En Panamá resaltó la franqueza de Raúl Castro, Rafael Correa, Evo Morales y Cristina Fernández, que recuperaron la memoria histórica y denunciaron el saqueo practicado por EE.UU. en la región, la permanente desestabilización de gobiernos democráticos y populares y la incoherencia de Washington, que demoniza a gobiernos latinoamericanos por sus supuestos déficits democráticos, mientras convalida las bárbaras teocracias del Golfo pérsico-arábigo.
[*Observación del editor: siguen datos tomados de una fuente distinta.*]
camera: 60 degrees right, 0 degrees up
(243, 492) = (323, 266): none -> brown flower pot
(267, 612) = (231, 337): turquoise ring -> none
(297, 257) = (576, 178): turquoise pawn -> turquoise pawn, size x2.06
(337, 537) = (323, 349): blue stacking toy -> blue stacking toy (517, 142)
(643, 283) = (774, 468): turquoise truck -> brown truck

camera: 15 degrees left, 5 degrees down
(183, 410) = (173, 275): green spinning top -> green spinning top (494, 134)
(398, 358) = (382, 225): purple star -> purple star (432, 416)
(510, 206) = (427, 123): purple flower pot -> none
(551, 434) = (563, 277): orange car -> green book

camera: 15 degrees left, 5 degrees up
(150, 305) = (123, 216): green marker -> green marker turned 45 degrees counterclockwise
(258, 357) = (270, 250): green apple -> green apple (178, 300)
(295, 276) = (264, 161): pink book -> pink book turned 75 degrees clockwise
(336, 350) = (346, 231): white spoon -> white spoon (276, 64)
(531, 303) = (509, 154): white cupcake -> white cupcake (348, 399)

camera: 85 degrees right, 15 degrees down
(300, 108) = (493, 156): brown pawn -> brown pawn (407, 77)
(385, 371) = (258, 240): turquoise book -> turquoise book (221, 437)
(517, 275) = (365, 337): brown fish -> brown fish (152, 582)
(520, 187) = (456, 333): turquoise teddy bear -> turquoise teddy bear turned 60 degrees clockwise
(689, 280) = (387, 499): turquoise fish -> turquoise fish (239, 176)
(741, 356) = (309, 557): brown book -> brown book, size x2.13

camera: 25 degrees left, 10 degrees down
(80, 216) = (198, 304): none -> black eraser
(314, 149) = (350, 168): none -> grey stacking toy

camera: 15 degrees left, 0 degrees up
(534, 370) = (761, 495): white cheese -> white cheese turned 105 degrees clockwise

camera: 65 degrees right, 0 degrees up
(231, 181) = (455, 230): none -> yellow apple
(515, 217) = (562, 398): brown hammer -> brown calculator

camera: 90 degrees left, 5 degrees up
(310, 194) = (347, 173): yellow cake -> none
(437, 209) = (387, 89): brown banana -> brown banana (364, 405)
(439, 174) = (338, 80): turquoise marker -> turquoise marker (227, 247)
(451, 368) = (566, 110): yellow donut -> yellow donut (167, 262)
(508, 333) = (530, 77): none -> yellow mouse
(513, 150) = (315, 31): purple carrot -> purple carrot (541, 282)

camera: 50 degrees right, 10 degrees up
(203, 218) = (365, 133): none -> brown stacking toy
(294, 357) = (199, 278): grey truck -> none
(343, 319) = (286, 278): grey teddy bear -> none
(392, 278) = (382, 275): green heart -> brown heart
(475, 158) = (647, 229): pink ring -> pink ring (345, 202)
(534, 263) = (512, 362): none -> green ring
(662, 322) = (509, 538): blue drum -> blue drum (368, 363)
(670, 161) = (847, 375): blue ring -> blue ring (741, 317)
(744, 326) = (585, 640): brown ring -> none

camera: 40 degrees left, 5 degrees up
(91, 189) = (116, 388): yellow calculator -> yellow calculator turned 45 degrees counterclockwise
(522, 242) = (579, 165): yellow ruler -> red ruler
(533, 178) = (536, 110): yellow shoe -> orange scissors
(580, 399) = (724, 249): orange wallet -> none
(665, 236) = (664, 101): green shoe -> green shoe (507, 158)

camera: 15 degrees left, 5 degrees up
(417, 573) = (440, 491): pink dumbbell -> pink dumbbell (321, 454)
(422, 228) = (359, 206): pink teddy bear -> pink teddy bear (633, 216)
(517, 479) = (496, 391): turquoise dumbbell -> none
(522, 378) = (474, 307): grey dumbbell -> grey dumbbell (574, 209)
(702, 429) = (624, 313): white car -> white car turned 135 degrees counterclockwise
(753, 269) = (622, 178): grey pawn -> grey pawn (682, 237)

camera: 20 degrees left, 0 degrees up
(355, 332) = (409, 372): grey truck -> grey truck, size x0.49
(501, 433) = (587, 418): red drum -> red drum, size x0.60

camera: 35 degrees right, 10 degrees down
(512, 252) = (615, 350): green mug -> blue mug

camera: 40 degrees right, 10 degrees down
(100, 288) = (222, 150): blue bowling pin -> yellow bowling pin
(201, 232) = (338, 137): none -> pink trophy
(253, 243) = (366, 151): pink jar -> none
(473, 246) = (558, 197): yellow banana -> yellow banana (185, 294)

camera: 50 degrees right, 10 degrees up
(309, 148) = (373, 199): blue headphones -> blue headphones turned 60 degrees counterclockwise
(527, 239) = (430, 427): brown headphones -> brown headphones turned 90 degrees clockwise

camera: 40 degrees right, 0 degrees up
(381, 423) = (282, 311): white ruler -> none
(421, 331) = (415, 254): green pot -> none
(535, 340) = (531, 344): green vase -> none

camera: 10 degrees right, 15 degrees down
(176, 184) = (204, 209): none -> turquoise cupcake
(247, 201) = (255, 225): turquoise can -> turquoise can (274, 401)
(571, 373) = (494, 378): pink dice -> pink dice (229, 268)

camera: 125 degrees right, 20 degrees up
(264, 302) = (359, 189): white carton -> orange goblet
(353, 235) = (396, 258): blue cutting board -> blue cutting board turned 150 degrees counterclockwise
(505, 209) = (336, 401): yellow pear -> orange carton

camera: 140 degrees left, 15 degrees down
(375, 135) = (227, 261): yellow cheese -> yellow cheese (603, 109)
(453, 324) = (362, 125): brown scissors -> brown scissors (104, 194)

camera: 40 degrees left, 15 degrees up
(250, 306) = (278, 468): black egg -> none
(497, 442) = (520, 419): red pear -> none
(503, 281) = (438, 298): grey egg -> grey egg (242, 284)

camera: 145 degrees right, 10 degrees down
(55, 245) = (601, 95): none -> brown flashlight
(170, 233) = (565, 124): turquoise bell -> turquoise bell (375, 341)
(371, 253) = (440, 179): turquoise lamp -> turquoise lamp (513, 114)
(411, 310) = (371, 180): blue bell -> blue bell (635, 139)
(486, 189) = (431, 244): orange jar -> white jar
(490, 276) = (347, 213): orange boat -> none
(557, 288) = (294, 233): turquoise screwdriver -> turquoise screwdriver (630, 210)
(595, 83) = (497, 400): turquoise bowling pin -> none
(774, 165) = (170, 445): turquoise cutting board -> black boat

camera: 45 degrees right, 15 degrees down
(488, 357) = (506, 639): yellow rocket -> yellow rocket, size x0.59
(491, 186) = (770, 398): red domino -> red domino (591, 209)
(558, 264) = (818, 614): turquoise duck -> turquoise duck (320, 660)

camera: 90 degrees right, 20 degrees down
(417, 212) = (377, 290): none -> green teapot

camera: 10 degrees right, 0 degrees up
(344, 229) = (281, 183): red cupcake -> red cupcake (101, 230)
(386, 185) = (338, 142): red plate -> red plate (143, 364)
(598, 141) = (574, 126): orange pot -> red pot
Para Estados Unidos, la Cumbre también cumplió sus objetivos: de cara a sus controversias con China y Rusia, el encuentro Obama-Castro creó la imagen de normalización en la región y el hito que marcaba el fin de la guerra fría, cuando ya sus leyes más anticubanas (la Torricelli de 1992, la Helmes Burton Act de 1996, las de Clinton de 1999) son posteriores al fin de la guerra fría. Querían
ocultar, que el bloqueo a pueblo cubano y el decreto antivenezolano son continuidad de agresiones de más casi dos siglos contra América Latina. Con esta Cumbre quisieron imponer el imaginario que con ella se reiniciaban las relaciones dentro del panamericanismo made in USA, cuando en realidad hay dos bloques que se relacionan; uno, autónomo (Celac, Unasur, Alba), y otro, agresivo e injerencista (Alianza del Pacífico), que coexisten.
Poco antes de la séptima Cumbre de las Américas, el secretario general de Unasur, el colombiano Ernesto Samper, dejó en claro que estas bases son un resabio de la Guerra Fría en una región de paz y sin armas nucleares.
Samper condenó la política exterior de Washington hacia América latina y dijo que “un país (EE.UU.) que no ha ingresado al sistema interamericano (de Derechos Humanos) se reserve el derecho a hacer juicios” sobre otras naciones sobernas.
La presencia de estas bases es sin duda un enorme riesgo para el futuro soberano de nuestras naciones. El ejército más poderoso del mundo esté al acecho de nuestras riquezas y recursos naturales, monitoreando nuestros gobiernos, fuerzas armadas y movimientos sociales, y obstaculizando la construcción de un futuro común.